**SOURCE TEXT:**
• • • • •

【Coroutines】Implement Lua Coroutine by Kotlin - 2

Last Chapter Link

Symmetric Coroutines

in last blog, we have talked about how to implement lua-style coroutine

there are two kinds of coroutines, symmetric and non-symmetric

• symmetric

  when coroutine suspend or complete, execution go back to the point resume it

  that means coroutines have a hierarchical relation of calling

• non-symmetric

  each coroutine is independent, coroutine can specify where to go when suspend

Non-Symmetric Coroutine Sample

like this, implemented in last blog

package x.coroutine

suspend fun main() {

    val producer = GlobalScope.launch<Unit, Int>(Dispatchers.new()) {
        for (i in 1..3)
          yield(i)
        return@launch 0
    }

    val consumer = GlobalScope.launch<Int, Unit>(Dispatchers.new()) {
        for (i in 1..3)
          yield(Unit)
        return@launch Unit
    }

    while (!producer.completed() && !consumer.completed()) {
        val param1 = producer.resume(Unit)
        val param2 = consumer.resume(param1)

• • • • •

**DATA LINES:**
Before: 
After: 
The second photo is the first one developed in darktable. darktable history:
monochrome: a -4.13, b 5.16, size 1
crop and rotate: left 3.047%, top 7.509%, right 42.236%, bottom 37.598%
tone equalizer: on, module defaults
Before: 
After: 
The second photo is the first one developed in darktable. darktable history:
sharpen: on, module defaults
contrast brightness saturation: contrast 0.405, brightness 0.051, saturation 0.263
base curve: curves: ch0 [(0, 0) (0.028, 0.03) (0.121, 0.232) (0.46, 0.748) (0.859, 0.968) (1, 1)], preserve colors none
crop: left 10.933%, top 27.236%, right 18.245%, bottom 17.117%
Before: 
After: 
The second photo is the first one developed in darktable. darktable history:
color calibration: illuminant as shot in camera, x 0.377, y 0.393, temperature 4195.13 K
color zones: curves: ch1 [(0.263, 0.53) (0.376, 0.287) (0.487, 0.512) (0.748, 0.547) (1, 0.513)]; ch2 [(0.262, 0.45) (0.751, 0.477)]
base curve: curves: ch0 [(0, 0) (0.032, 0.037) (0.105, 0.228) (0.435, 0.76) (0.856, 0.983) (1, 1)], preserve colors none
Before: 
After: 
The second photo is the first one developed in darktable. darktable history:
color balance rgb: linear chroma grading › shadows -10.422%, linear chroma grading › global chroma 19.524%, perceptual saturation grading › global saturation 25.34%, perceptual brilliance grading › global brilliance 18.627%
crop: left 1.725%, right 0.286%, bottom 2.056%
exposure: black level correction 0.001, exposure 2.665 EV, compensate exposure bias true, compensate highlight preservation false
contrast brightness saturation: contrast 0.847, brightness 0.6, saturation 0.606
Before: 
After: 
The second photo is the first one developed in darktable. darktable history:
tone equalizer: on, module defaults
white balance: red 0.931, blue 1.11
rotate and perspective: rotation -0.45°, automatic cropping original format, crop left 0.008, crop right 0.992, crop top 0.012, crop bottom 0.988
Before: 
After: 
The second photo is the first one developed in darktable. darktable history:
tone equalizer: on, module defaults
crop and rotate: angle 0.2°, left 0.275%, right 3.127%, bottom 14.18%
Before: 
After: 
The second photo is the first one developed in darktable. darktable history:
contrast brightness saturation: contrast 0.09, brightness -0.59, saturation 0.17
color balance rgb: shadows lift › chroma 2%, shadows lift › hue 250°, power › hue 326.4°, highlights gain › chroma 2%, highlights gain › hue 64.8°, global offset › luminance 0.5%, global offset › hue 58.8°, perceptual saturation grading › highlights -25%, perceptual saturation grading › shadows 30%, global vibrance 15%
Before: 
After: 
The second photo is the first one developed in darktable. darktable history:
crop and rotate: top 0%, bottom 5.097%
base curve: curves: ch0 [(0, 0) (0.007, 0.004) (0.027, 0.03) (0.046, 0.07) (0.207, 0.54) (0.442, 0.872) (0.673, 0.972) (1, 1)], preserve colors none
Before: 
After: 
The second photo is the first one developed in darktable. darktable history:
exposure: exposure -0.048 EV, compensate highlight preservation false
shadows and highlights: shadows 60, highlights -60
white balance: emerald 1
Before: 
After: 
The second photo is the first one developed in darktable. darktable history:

• • • • •

**EXERCISE TASKS:**
A: In the coroutines post, what value does the producer return through return@launch?
B: Extract the passage of the coroutines post between "suspend fun main()" and "yield(Unit)", inclusive.
C: Decide whether each statement agrees with the coroutines post, answering yes or no and quoting the words that settle it: (i) The post names two kinds of coroutines. (ii) The consumer is launched with Dispatchers.new(). (iii) The non-symmetric sample is implemented for the first time in this post.
Answer from the coroutines post alone.

**EXPECTED RESPONSES:**
A: 0

B:
suspend fun main() {

    val producer = GlobalScope.launch<Unit, Int>(Dispatchers.new()) {
        for (i in 1..3)
          yield(i)
        return@launch 0
    }

    val consumer = GlobalScope.launch<Int, Unit>(Dispatchers.new()) {
        for (i in 1..3)
          yield(Unit)

C:
(i) Yes: "there are two kinds of coroutines, symmetric and non-symmetric"
(ii) Yes: "val consumer = GlobalScope.launch<Int, Unit>(Dispatchers.new())"
(iii) No: "like this, implemented in last blog"